Pénélope, secrétaire qui vient de filer à la cafétéria voisine, n’en est pas encore revenue pour ouvrir à la clientèle.

Se faisant insistant devant la porte close, sur le palier le Père sonne.  

Du matin au soir, Ulysse ne voit jamais son cabinet désemplir. Belle motivation, l’argent rentre à flots ! Dame, sans profit personne ne se lèverait tôt… 
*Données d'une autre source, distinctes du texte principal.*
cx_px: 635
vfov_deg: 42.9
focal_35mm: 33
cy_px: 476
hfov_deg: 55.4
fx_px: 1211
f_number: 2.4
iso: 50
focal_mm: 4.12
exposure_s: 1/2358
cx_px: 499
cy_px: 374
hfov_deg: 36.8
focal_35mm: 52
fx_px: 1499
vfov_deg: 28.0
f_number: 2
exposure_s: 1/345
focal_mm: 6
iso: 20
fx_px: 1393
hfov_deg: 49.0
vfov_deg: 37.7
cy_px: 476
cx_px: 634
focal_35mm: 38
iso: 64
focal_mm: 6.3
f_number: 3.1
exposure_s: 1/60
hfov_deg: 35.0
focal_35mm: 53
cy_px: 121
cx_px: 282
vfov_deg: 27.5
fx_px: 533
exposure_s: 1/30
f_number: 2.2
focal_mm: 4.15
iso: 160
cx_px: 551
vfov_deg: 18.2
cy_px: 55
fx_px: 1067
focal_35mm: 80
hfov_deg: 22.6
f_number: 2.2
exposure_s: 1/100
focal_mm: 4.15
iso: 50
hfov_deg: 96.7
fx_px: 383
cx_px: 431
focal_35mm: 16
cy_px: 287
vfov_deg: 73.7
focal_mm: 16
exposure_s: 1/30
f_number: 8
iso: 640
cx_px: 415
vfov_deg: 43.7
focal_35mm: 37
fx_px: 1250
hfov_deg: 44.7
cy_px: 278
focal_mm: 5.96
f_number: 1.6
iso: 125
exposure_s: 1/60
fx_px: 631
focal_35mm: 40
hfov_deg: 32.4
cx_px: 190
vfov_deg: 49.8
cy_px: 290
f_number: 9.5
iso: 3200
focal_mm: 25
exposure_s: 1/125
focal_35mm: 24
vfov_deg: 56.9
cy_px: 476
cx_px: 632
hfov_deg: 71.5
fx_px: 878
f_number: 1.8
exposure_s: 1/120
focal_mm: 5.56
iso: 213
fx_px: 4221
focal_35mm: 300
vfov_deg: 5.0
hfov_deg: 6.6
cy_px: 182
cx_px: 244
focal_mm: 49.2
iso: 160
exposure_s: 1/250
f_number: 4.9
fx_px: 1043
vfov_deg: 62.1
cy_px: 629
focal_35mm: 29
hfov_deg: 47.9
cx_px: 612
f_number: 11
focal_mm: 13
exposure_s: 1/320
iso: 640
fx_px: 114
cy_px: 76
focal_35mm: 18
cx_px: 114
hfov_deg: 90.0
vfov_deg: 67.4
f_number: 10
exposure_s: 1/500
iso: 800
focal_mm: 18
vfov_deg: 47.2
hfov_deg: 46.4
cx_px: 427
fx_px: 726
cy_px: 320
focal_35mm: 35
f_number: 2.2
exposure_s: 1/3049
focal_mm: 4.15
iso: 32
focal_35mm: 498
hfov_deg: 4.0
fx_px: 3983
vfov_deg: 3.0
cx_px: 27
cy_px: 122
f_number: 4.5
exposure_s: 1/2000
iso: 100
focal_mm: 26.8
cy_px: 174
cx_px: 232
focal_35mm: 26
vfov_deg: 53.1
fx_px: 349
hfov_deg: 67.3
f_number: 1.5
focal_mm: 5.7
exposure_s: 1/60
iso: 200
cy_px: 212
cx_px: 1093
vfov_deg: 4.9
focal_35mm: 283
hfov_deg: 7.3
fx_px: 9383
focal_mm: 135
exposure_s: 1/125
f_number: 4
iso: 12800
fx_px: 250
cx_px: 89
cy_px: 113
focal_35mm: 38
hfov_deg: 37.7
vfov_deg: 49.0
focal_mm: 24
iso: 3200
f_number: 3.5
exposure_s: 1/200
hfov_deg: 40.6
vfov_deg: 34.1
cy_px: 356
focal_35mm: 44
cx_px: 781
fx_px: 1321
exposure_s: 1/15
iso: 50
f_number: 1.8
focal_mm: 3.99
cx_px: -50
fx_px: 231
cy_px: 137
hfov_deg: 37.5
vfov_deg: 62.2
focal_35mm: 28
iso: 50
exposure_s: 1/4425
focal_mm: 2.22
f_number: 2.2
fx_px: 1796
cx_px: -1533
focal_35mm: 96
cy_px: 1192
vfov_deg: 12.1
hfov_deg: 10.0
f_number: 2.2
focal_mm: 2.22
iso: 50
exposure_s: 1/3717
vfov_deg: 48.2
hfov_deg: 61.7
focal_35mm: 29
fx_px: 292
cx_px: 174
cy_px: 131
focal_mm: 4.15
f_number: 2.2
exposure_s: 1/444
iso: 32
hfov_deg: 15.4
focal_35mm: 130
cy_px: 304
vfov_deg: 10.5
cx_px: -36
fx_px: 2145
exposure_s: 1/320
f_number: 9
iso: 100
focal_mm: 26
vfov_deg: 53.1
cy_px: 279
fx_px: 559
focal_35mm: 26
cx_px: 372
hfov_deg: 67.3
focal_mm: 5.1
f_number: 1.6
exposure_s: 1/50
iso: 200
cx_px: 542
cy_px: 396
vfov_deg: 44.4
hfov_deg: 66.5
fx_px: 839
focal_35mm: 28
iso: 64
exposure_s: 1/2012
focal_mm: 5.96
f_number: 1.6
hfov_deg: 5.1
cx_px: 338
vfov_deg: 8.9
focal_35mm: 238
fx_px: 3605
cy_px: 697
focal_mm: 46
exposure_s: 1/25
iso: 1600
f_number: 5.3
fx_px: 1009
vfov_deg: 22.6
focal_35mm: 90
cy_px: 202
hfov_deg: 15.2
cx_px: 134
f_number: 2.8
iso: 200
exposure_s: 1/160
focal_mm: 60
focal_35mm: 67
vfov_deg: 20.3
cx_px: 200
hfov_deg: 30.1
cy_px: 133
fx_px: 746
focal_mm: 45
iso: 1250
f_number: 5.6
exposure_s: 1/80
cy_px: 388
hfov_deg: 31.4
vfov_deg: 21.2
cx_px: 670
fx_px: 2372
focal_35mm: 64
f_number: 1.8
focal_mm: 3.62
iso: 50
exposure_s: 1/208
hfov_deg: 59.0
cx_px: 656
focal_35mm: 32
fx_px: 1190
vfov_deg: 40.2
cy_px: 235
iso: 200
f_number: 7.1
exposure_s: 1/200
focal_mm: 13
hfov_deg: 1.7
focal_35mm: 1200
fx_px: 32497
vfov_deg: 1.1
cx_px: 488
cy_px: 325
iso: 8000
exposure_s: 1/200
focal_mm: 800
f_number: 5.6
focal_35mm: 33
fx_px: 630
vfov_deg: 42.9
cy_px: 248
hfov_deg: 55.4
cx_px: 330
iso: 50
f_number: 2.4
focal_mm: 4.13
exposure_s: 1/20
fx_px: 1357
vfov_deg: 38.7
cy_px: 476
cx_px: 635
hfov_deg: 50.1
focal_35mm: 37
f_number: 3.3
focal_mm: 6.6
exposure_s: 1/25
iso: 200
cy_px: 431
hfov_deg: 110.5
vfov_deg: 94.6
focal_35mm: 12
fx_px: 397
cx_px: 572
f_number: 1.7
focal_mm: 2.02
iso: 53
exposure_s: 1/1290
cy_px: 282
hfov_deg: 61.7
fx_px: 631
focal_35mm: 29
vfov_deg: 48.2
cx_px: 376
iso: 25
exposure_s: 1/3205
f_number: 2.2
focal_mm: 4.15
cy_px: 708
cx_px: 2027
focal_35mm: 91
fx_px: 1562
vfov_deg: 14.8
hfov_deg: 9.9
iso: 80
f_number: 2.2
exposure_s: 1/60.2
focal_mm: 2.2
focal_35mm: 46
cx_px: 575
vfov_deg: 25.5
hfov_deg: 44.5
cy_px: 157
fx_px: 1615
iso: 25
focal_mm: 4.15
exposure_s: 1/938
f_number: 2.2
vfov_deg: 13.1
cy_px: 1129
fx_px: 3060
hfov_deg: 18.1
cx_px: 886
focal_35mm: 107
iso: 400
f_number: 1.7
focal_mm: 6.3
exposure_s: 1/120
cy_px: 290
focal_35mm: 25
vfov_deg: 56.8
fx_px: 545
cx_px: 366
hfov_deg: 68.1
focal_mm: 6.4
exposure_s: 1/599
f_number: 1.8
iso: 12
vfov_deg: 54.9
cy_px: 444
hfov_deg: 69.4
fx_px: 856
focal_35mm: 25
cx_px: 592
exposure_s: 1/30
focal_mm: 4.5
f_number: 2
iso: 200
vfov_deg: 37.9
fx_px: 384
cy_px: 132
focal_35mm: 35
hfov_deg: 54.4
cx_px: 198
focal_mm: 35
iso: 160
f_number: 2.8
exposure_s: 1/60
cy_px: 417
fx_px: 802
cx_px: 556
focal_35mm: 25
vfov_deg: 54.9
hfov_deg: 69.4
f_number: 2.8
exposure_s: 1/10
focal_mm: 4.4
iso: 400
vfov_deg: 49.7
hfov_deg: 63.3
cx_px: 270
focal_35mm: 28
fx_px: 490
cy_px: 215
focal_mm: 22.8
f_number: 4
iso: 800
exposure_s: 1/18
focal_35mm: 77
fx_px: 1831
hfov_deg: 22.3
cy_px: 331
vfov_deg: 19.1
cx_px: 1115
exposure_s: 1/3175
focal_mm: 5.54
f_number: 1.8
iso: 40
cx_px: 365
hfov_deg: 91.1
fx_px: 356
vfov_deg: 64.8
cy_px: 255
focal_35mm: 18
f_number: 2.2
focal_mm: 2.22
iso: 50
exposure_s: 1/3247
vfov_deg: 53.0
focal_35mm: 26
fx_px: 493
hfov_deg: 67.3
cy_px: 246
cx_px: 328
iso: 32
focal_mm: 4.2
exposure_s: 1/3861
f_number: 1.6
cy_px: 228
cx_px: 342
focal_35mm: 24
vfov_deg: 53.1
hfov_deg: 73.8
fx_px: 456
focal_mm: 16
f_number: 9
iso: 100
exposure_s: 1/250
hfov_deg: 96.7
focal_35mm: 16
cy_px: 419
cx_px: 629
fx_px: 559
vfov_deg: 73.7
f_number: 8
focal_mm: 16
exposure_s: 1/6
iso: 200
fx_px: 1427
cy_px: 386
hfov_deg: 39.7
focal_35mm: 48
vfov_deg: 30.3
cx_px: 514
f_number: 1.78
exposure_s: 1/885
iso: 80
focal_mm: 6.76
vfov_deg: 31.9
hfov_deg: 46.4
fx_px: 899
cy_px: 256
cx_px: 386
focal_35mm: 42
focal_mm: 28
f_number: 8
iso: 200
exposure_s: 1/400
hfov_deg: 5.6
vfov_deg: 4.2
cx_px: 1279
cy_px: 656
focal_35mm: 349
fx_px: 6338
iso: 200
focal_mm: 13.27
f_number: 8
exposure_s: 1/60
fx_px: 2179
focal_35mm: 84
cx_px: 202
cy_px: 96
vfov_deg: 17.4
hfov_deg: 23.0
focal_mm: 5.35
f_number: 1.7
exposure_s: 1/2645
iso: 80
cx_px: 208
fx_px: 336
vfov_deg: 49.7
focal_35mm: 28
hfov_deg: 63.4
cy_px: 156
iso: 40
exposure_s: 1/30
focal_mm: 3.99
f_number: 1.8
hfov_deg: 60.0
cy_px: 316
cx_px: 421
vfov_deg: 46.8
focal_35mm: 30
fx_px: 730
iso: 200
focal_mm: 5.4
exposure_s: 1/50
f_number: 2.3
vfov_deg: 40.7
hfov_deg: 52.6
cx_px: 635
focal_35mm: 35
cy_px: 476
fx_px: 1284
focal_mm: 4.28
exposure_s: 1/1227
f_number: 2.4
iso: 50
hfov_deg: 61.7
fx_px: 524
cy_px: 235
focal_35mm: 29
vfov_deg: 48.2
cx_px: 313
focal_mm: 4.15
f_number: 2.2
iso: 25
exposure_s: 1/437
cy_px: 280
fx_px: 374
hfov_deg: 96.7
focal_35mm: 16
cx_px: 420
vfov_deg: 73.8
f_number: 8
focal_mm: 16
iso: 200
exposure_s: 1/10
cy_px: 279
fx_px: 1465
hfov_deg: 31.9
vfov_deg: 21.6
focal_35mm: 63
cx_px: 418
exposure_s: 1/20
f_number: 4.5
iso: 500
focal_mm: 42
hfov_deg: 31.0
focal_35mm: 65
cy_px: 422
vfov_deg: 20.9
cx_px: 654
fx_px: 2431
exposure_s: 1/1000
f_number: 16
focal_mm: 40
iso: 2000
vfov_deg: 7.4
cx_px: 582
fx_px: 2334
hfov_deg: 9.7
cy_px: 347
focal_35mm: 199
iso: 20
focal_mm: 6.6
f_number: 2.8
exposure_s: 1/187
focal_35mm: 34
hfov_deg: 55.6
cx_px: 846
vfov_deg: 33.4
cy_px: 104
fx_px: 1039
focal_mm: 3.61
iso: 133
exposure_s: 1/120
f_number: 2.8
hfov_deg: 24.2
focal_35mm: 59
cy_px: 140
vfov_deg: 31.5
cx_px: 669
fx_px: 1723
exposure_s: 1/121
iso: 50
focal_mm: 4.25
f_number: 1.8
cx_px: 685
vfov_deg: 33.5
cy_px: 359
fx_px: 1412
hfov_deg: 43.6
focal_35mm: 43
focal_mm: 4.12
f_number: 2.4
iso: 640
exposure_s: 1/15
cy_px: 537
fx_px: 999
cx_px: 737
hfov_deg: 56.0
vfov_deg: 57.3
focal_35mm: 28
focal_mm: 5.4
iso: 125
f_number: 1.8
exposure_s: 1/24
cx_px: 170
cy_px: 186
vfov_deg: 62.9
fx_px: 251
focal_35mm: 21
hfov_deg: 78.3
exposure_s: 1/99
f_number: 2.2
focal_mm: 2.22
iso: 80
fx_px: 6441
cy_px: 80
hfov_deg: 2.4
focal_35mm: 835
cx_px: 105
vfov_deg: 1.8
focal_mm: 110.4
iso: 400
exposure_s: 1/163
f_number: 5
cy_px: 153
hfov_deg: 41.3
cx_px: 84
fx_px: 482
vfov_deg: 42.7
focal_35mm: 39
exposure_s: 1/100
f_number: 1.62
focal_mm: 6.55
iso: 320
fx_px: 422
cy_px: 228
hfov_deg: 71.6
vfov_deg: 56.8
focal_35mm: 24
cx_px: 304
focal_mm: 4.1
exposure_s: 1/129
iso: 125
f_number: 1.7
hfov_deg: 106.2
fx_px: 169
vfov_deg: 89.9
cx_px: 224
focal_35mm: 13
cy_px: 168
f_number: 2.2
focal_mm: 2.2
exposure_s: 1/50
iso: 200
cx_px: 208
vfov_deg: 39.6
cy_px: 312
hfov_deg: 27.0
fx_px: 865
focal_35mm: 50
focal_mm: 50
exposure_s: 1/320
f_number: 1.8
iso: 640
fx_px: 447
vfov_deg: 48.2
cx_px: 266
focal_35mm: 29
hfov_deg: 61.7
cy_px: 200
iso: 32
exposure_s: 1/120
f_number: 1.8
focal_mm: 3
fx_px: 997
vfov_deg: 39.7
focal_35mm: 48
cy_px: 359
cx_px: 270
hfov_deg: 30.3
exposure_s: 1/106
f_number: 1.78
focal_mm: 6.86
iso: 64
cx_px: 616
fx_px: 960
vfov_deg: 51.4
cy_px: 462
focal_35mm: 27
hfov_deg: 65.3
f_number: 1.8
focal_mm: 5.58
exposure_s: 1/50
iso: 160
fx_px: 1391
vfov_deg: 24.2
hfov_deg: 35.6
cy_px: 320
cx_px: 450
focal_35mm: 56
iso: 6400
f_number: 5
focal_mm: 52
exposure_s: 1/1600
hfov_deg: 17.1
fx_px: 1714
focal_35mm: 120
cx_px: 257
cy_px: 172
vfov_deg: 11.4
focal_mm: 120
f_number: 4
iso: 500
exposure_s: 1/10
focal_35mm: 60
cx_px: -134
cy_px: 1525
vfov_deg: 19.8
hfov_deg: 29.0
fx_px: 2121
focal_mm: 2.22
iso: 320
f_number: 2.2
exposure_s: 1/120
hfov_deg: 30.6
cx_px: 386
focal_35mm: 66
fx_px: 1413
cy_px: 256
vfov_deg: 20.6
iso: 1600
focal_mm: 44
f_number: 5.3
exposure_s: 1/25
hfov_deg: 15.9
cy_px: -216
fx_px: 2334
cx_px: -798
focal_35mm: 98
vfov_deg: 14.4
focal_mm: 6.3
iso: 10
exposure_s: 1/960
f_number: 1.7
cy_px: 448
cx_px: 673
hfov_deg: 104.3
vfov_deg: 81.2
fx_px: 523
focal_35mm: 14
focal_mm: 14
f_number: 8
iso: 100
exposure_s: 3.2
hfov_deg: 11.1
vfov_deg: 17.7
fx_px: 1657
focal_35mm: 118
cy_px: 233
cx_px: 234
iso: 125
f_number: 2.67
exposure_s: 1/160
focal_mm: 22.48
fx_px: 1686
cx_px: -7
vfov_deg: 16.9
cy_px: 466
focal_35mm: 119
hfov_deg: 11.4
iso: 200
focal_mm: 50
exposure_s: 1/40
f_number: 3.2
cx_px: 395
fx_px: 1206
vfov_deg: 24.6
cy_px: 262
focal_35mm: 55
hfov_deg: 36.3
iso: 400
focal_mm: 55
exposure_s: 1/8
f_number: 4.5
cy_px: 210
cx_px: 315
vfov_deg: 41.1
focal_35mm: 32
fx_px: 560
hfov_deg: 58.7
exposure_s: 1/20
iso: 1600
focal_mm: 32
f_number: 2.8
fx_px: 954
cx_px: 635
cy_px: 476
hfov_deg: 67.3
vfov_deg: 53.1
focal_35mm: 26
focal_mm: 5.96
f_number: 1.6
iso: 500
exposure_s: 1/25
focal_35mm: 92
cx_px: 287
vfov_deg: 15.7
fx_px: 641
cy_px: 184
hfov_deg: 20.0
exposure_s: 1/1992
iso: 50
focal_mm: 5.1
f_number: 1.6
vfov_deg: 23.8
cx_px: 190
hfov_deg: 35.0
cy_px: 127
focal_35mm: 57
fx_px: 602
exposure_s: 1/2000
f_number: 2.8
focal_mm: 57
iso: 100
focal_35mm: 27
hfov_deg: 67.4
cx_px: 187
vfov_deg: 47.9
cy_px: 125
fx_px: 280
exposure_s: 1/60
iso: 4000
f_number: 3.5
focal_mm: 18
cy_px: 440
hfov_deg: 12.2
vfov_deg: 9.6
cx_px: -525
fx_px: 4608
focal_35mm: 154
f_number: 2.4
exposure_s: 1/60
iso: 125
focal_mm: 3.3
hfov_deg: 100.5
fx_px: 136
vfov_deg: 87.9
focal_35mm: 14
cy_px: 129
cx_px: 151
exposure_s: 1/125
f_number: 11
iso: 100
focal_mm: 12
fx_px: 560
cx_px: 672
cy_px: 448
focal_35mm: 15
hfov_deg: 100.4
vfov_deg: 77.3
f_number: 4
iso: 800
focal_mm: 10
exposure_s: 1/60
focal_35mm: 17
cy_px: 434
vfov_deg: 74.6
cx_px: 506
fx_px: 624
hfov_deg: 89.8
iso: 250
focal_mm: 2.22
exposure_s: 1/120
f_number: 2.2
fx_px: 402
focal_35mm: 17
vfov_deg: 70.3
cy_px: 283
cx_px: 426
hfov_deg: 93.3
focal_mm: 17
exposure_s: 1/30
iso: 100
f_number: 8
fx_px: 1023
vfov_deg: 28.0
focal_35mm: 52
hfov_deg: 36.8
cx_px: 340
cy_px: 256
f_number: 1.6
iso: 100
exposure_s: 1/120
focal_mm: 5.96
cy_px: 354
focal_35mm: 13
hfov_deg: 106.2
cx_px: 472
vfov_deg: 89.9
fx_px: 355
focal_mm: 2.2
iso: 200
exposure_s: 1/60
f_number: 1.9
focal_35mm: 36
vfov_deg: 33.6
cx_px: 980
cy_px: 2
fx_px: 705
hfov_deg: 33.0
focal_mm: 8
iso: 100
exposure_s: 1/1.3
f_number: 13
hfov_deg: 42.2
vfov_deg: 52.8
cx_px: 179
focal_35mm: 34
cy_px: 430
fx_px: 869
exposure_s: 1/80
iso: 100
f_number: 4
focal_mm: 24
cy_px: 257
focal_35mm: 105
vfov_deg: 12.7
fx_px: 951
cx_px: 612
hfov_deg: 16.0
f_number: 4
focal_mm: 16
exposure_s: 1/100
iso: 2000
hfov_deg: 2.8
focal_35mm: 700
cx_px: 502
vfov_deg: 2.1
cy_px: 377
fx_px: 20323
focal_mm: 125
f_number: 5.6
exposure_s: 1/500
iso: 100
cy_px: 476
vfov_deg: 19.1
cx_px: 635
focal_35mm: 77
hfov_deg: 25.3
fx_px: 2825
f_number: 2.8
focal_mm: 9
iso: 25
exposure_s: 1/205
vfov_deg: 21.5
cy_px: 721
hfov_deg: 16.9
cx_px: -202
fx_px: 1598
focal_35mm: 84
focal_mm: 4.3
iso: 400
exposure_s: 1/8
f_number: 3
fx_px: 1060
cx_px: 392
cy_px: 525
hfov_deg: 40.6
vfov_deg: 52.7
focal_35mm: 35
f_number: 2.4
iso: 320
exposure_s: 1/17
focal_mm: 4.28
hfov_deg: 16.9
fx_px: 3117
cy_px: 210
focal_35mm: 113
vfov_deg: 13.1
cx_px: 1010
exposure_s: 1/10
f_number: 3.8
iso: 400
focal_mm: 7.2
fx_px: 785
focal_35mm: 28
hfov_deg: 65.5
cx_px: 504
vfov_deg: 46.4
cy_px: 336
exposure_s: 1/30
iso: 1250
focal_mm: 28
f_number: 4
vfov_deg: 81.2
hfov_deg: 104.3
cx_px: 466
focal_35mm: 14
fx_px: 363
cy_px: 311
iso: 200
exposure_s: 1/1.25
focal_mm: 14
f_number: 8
Ce qui ne l’empêche pas de tenter la chance en jouant aux jeux de grattage que vend le troquet d’en bas. Oh juste le temps d’emprunter l’ascenseur, d’entrer, de ressortir du lieu bruyant où en plus des personnes bigarrées, clients riches de langages colorés, des prostituées braillent encore plus fort que leurs macs et la télé.

Là est le cœur vivant d’Argenteuil. D’ailleurs, les autres cafés sont vides. Brève de comptoir : « après tout, s’il n’y a personne, c’est que personne n’y va ! »…

C’est comme ça ! Formé par l’adage que lui inculquèrent ses parents, le thérapeute pense que celui qui progresse ne blâme personne, ne loue personne, ne critique personne, n’incrimine personne.

Lorsqu’il gratte machinalement le dos d’une personne alitée, du vingtième étage Ulysse contemple les bateaux voguer sur le fleuve. En bordure du lit de Seine, n’est-il pas heureux ?… Il lui arrive même de siffloter l’une des chansons de son enfance « et gratte, et gratte, joli petit bambino… »

Désormais différemment orientée, sa profession lui est devenue attrayante. Fini de pétrir le surplus de graisse des dames alarmées, venues le confier à ses mains.

Proies de fantasmes, certaines lui reprochaient de prendre plaisir à les chatouiller !

Depuis qu’il exerce les soins par le grattage plutôt que par le massage, cette clientèle aussi menteuse qu’adipeuse est désormais persona non grata !

Sourire ironique en portant les yeux sur le fac-similé d’une affiche de théâtre ornant fort à propos l’un de ses murs, celle où Louis Jouvet personnifie le médecin qui questionne un souffreteux « dites, ça vous chatouille ou ça vous grattouille ? », Ulysse renfile sa blouse.

Il réenclenche pour jusqu’au soir, l’ambiance musicale de la salle d’attente. Des airs de guitare enregistrés par Paul Personne, musicien natif d’Argenteuil, son copain d’école devenu célèbre en jouant sur sa gratte électrique du rock et des blues.